Thursday, December 14, 2006

Banana Blossom Salad

Salad Recipe: Mak Bea – Banana Blossom
1 cup shredded banana blossom
½ teaspoon chopped garlic
½ teaspoon chopped chilies
1 tablespoon squeezed lime
1 tablespoon fish sauce
½ cup chopped green onions and cilantro

In a bowl, add 3 cups of water and 2 tablespoons of squeezed lime. Shred finely, in an angle, of only the purple layers of the banana blossom. Place the shredded banana blossoms into lime water and soak for 15 minutes. Drain water out. Combine with the rest of the ingredients and toss to make the Mak Bea Salad.

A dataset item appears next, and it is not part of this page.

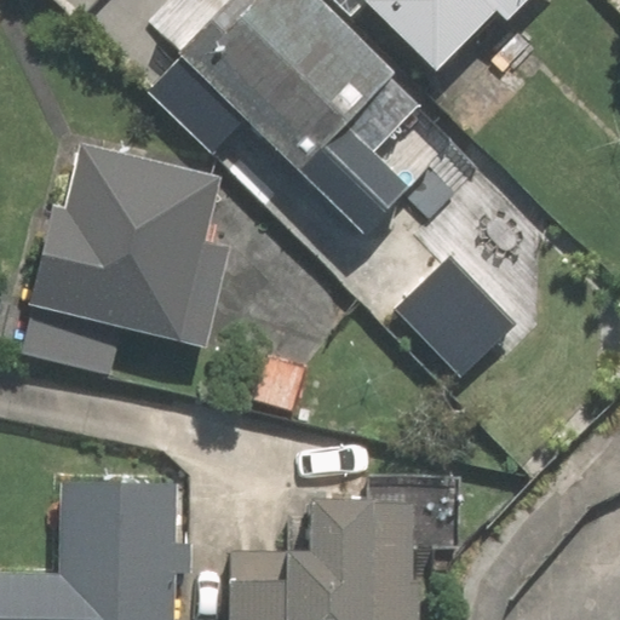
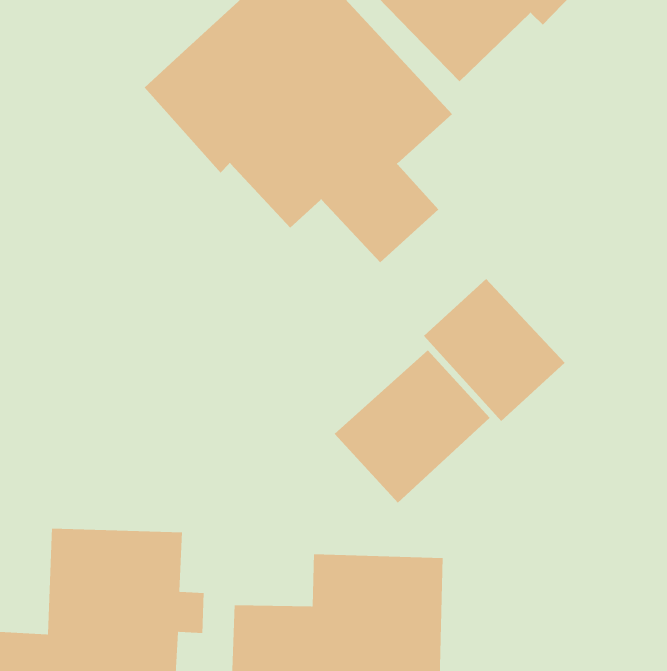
building: [29,144,229,349] -> none
building: none -> [334,350,490,504]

Banana blossoms are commonly added as a filling for rice paper spring rolls, and as a garnish for khao bune ba - fish curry noodle soup.



Long Bean Noodle Salad

Since the fibers of long beans are tougher than green papayas, you must crush the long beans with garlic and chilies until they are in small pieces before adding other ingredients.
Salad Recipe: Long Bean Noodle with Ba Dek4 chilies
1 clove garlic
1 cup long beans chopped into 1 inch lengths
1/4 cup tomato slices
2 tablespoons squeezed lime
2 tablespoons Salted Gourami Fish (ba dek)
1 teaspoon sugar (optional)
1 teaspoon MSG (optional)
1 to 2 rice noodle bundles (Sin Khao Bune)

Using the Thai / Lao Mortar & Pestle Set, crush chilies and garlic until they are separated. Add chopped long beans and crush with a pestle for 5 minutes. Add the rest of the ingredients in the mortar and mix all the ingredients. Cut rice noodles in half, add into mortar, and mix with spoon.